Casi no hay recuerdos de mi niñez o de mi adolescencia en la que no esté presente Francisco Javier Guerrero Zarur, mi primo.
Aquellas vacaciones, aquel viaje, aquellas fiestas a las que fuimos juntos… Apenas ayer me desvié de mi ruta normal para pasar por el departamento en el que vivía en la calle de Tuxpan, en la colonia Roma, a dos cuadras del hospital Dalinde.
Déjenme contarles: Javier era hijo de una prima de mi mamá, pero ambas han sido siempre tan cercanas, que cualquiera hubiera pensado que eran hermanas. Así que Javier no era un primo cualquiera.
Además, vivíamos cerca, teníamos casi la misma edad y pasábamos tanto tiempo juntos, que en realidad crecimos como hermanos.
Me acuerdo, por ejemplo, de aquel largo viaje que hicimos juntos a Acapulco, él y yo con su papá, en unas vacaciones de verano. ¿Cuántos años habré tenido? Quizá 8. O cuando nos acompañó a Veracruz, la única vez que nos hospedamos en el hotel Mocambo.
Los viajes a Arcelia, Guerrero, en aquellos tiempos en los que todos éramos parientes en ese pueblo, hoy –aprovecho para volver a decirlo- territorio ocupado por el narco y donde no queda nadie de mi familia, porque han preferido emigrar.
Pero no me distraigo. Menciono a Arcelia, mi tierra, porque ahí podíamos pasear por todo el pueblo, sin la compañía de ningún adulto. En todas las casas te recibían. Me acuerdo que pasábamos horas leyendo comics viejos en un puesto del centro, dedicado a rentar revistas, y que manejaba una ahijada de mi abuela, que por supuesto no nos cobraba.
¿A cuántas fiestas habremos ido juntos, en esos primeros años de adolescencia? El ya tenía 16 y le prestaban el coche, un Dodge Dart color crema. Yo tenía 15 y todavía no arrancaba la década de los 80. Eran los días de los pantalones acampanados y de canciones como “I will survive”, con Gloria Gaynor, o “Boogie Wonderland” de Earth, Wind and Fire.
Éramos bien-portados.

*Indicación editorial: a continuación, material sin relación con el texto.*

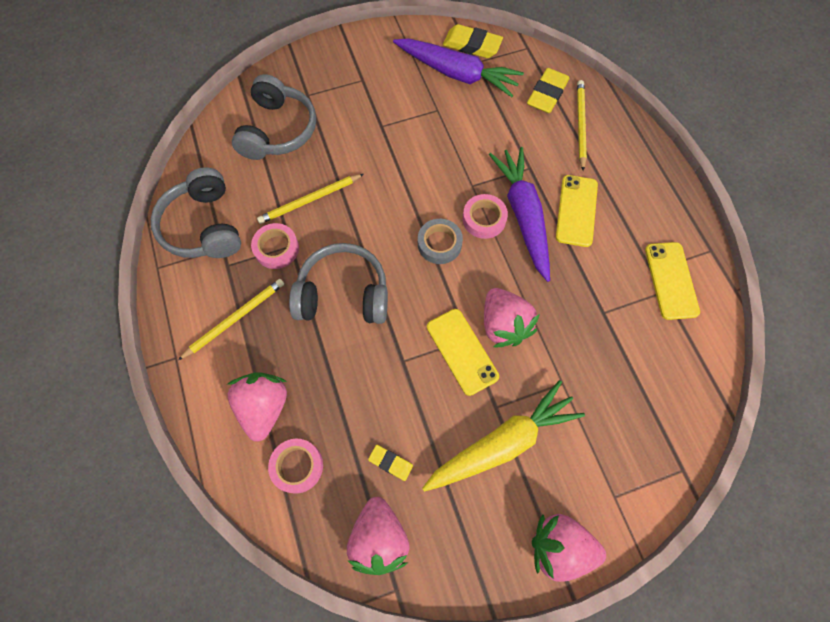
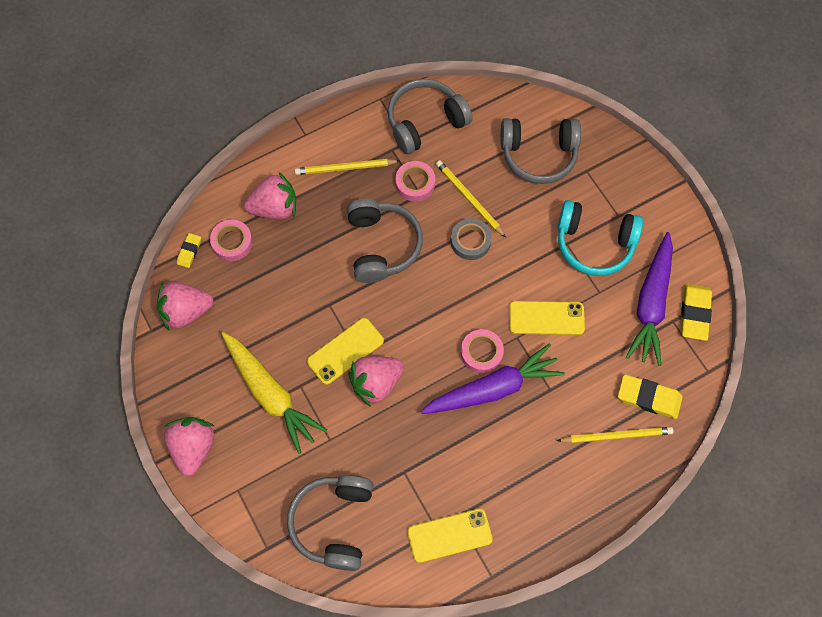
camera: 80 degrees right, 0 degrees up
(235, 318) = (345, 168): yellow pencil -> yellow pencil turned 135 degrees clockwise
(387, 104) = (594, 244): none -> turquoise headphones
(390, 463) = (243, 310): yellow eraser -> yellow eraser (189, 251)
(439, 244) = (446, 317): grey tape -> grey tape (470, 241)
(576, 210) = (509, 439): yellow phone -> yellow phone (546, 318)
(656, 392) = (333, 523): none -> grey headphones

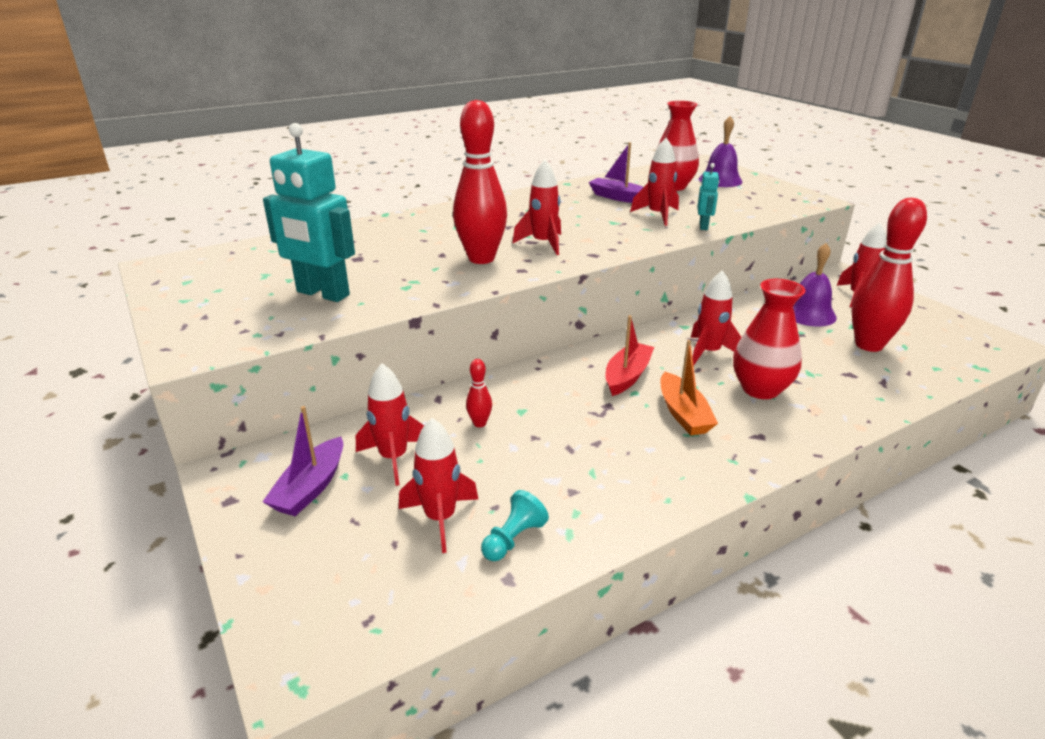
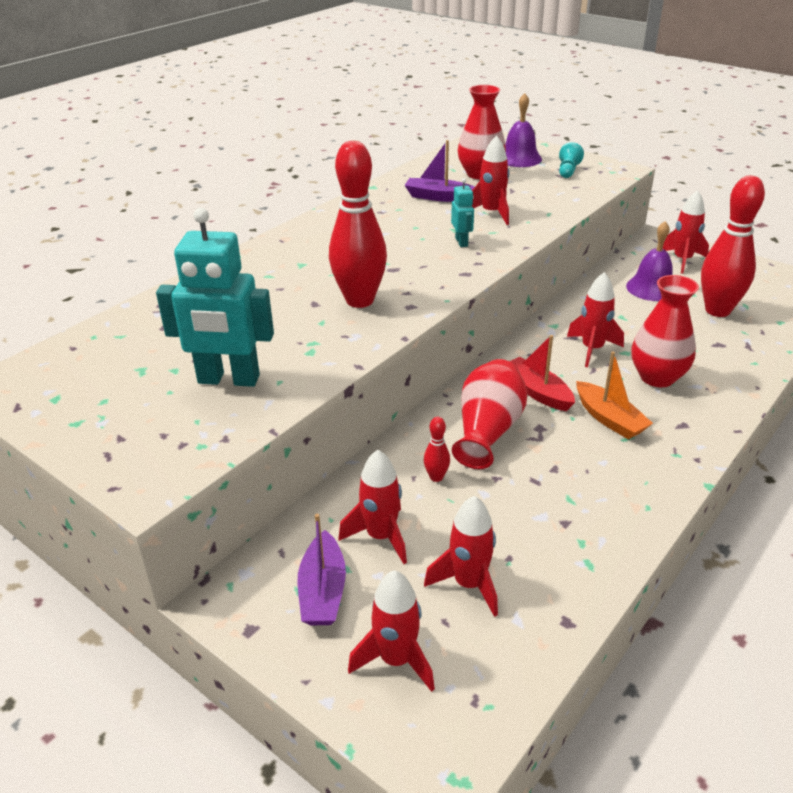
camera: 20 degrees left, 5 degrees up
(513, 539) = (546, 583): turquoise pawn -> turquoise pawn (568, 171)
(543, 244) = (407, 269): red rocket -> red rocket (396, 660)
(556, 397) = (488, 431): none -> red vase
(627, 376) = (537, 392): red boat -> red boat turned 45 degrees counterclockwise
(703, 226) = (543, 219): turquoise robot -> turquoise robot (461, 242)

Imaginen: fiestas sin alcohol, en las que podíamos pasar horas tratando de juntar valor suficiente para bailar con alguna invitada, casi nunca con éxito, debo confesar.
Y aquella vez…
Podría contarles muchas más, porque llevo días sumido en los recuerdos. Pensando en Javier y todo lo que vivimos juntos. Pensando en él y su familia: una esposa, tres hijos -el mayor de 11 años-, su mamá, sus hermanas.
Días juntando esos recuerdos con mi coraje y mi dolor, porque Francisco Javier Guerrero murió el 17 de septiembre pasado, después de un largo, largo secuestro: más de 80 días. ¿imaginan lo que puede vivirse -él y su familia- en esos 80 días?
Y todo para que finalmente lo mataran sus captores, aun cuando su familia pagó el rescate.
Javier, que llevaba una vida en paz, fue secuestrado en Cuernavaca, donde vivía desde hace años, y a plena luz del día.
Hasta el momento, no hay detenidos. Y el caso ya está en manos de las autoridades federales y locales, signifique eso lo que signifique.
Llevo años escribiendo y publicando notas sobre casos parecidos. Cifras, historias, críticas. Hoy, de la peor forma, puedo comprender la dimensión del dolor de las familias que he tratado de reflejar en los textos que publico en Animal Político, seguramente sin tino.
Porque ahora tengo todavía más claro que a ese dolor hay que sumarle esa sensación de impotencia por no haber podido evitar su muerte, la pregunta de por qué lo hicieron, la rabia de saber que están impunes, la tristeza de entender que aquí se quedan sus hijos y que no hay forma de explicarles.
El dolor, pues, de saber que esto es México y su violencia desenfrenada.
Qué forma de unirme –unirnos mi familia y yo- a la larga lista de víctimas, porque eso somos también los que nos quedamos.
Por todo eso, hoy les pido que me dejen sólo exigir una cosa: justicia para Francisco Javier Guerrero Zarur.
Que su muerte absurda no quede impune.